Exercise text section start

VILLAGES ARE DESIGNED FOR QUALITY OF LIFE

What happens if we design for quality of life rather than to sell cars? What would the zoning look like? How would it work? In this 256 page book with over 400 color photographs, this question is examined in detail. The answer is a "Village" defined as a 5,000 to 10,000 population, self-contained, high-density community built on 100-400 acres around multiple plazas with cafes, shops, workplaces and artist guilds and no cars within - all is within a 10-minute walk with a motorpool for the cars, outside the Village gates. Local governments can think of the Village as an environmentally, socially, culturally and economically sustainable, self-contained, billion-dollar, greenfield, mainstream investment that brings in over 2,000 new, quality jobs worth over $100 million a year. Future residents of the Village can think of it as a wonderful, thriving and fulfilling place to live.
Each part of a Village makes another part work. The keystone is its own local economy. With a local economy, the Village is micro-zoned - everything people need is within walking distance... homes, work, shops, cafés, schools and recreation. This removes need for cars, which lowers pollution and cost of living. No cars results in smaller roads, more human-scaled, lower-cost and better land-use. Elders need not move to retirement homes when they no longer drive. Children can play in the streets and plazas where working adults keep an eye on them. Small streets require fireproof buildings (no large fire trucks), thus the book proposes a design that is also rot-free and super-insulated. Plazas provide the perfect setting to Slow Food - enriching social interaction. Add the cultural enrichment of arts guildhalls and the Village becomes more interesting. Another social element include parallel market affordable housing, homes for service workers, teachers, youth, elders, artists - the glue that holds a community together.

Exercise text section end
Record set section start

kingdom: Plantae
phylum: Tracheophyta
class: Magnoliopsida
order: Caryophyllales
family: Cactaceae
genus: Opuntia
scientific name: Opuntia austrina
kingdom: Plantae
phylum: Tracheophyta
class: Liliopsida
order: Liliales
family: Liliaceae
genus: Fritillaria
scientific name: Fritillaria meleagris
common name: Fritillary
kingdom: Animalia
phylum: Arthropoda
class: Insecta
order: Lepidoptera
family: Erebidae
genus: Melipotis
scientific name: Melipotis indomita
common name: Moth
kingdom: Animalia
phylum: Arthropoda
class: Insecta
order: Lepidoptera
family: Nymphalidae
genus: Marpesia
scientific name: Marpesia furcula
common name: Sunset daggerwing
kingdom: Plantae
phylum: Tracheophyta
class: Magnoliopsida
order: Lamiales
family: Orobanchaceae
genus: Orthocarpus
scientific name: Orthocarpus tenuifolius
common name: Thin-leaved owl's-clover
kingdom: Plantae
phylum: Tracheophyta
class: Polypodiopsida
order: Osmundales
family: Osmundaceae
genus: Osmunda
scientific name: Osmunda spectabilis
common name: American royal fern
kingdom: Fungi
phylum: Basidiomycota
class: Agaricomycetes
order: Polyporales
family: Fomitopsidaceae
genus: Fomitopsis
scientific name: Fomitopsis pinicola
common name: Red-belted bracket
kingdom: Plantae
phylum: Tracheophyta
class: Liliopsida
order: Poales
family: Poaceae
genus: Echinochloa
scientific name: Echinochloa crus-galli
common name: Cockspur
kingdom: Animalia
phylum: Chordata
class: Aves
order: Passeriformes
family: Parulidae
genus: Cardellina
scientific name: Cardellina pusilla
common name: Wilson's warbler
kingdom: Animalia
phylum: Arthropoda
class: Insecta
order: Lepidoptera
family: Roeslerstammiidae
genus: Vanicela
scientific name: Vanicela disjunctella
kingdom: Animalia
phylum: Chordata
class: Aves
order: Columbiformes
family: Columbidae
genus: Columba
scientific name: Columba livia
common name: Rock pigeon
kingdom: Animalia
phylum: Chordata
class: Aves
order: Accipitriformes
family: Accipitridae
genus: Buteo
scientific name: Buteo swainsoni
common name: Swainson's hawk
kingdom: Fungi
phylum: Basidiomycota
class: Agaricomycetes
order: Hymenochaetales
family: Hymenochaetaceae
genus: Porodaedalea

Record set section end

#### Instructions
**a.** In the text on villages, what population range defines a Village?
**b.** Translate this sentence from the text on villages into Spanish: "Each part of a Village makes another part work."
These lines have no role in the work.

#### Activity answers
**a.** 5,000 to 10,000 people.

**b.** Cada parte de una Aldea hace que otra parte funcione.